To J. Otis, the story in the photograph is racism, unmistakably. She’s the only one with any humanity in this picture, he observed. I impulsively almost asked, as if in defense of people who could be my neighbors or relatives, how do you know what they are thinking or feeling? But I bit my tongue because that was not his point. As an African American originally from segregated Alabama he knew the story innately. “More deadly than Cancer, fear gnaws at our souls like greedy termites in the very structure of a dwelling we know as home.”
J. Otis finished reading the first paragraph and my hand holding the grocery store picture twitched. Bill, alert for my response to how the words flowed with the images, pushed the next page of photographs in the series toward me. J. Otis’s words then became celebratory as he talked about the ancient Egyptian, Nefertiti, translated as “the beautiful woman has come.” My eyes wandered over pictures of Beverly dancing, of her young face reflected in a mirror as she put on eye makeup, and of Bill’s younger saucy girl pulling down her glasses to look back into his camera lens.
“How could those sharing the frame with this woman acknowledge her beauty without feeling ashamed?
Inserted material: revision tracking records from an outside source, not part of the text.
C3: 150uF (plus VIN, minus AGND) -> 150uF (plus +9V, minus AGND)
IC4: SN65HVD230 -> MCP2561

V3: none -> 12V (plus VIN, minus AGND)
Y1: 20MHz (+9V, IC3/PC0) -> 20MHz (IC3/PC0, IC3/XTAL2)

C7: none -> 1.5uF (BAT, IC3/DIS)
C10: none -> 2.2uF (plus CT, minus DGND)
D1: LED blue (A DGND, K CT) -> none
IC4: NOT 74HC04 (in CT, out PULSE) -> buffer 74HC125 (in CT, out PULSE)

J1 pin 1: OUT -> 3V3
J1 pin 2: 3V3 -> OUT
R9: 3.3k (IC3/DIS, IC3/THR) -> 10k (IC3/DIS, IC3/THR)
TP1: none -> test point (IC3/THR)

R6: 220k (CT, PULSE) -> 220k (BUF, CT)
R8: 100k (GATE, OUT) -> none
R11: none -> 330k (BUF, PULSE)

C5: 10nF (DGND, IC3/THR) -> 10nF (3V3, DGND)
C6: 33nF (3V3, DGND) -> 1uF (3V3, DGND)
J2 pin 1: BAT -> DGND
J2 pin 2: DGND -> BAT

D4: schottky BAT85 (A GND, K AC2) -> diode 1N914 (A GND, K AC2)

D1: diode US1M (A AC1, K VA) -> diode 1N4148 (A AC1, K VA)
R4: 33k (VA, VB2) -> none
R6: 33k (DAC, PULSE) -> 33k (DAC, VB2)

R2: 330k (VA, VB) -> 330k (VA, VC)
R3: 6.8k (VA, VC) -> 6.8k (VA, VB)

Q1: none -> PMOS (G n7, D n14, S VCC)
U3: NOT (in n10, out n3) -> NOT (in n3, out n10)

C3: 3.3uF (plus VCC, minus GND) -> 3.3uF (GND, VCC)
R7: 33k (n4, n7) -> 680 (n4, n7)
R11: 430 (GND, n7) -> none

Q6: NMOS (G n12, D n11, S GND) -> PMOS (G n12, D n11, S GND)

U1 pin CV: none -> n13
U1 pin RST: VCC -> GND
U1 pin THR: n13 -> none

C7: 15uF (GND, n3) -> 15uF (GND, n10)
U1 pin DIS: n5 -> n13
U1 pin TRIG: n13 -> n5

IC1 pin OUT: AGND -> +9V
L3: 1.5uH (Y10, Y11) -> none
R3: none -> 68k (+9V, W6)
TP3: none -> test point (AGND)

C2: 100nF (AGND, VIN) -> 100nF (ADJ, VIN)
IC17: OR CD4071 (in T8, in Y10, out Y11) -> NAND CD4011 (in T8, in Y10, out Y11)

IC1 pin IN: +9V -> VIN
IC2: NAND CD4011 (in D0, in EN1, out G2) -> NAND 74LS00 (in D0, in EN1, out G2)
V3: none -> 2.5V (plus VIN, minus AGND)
How could they look upon her with reverence and not denounce the iniquity they have been trained to believe? Then again, how could she, in their midst, not be as beautiful as her training has made her?”
J. Otis finished the oration as I came to the last photograph of a distant silhouette against a bright white sky on the moonscape of a sand dune, one arm outstretched as if gesturing.
“Today speculation persist that she was seen traveling to the future and is still among us,” he finished.
Bill and I both exhaled. For me the relief came from not having gotten lost on the journey. Through it, I saw a story book character come to life—an unwavering black woman in the background of arrogant white order catapulting into the foreground of her own life as dancer, mother, grandmother and lover.
Bill is present in the photographs because the lover, mother, mother-in-law and daughter are his family. But in telling his own truth with skill in his art form, he creates a world open to interpretation. Likewise, J. Otis’ poetry confirms truths not biographical, but universal, like hatred and love.
Four Women: Stories of Freedom, Identity and Responsibility is a 2002 McKnight Fellowship Photography Exhibition by Bill Cottman and text by J. Otis Powell! The whole project is spread across both galleries; “Beverly: Basic Training” will be at the Katherine Nash Gallery, University of Minnesota, West Bank Arts Quarter. Nov. 1 to Dec. 19. Opening reception, Fri., Nov. 7, at 6 p.m. Homewood Studio Gallery, 2400 Plymouth Ave. N., Mpls, Nov 2 to 30, 2003. Opening reception, Sun. Nov. 9, 3-6 p.m. Artists’ performance/talk on Tues., Nov. 11 at 7 p.m.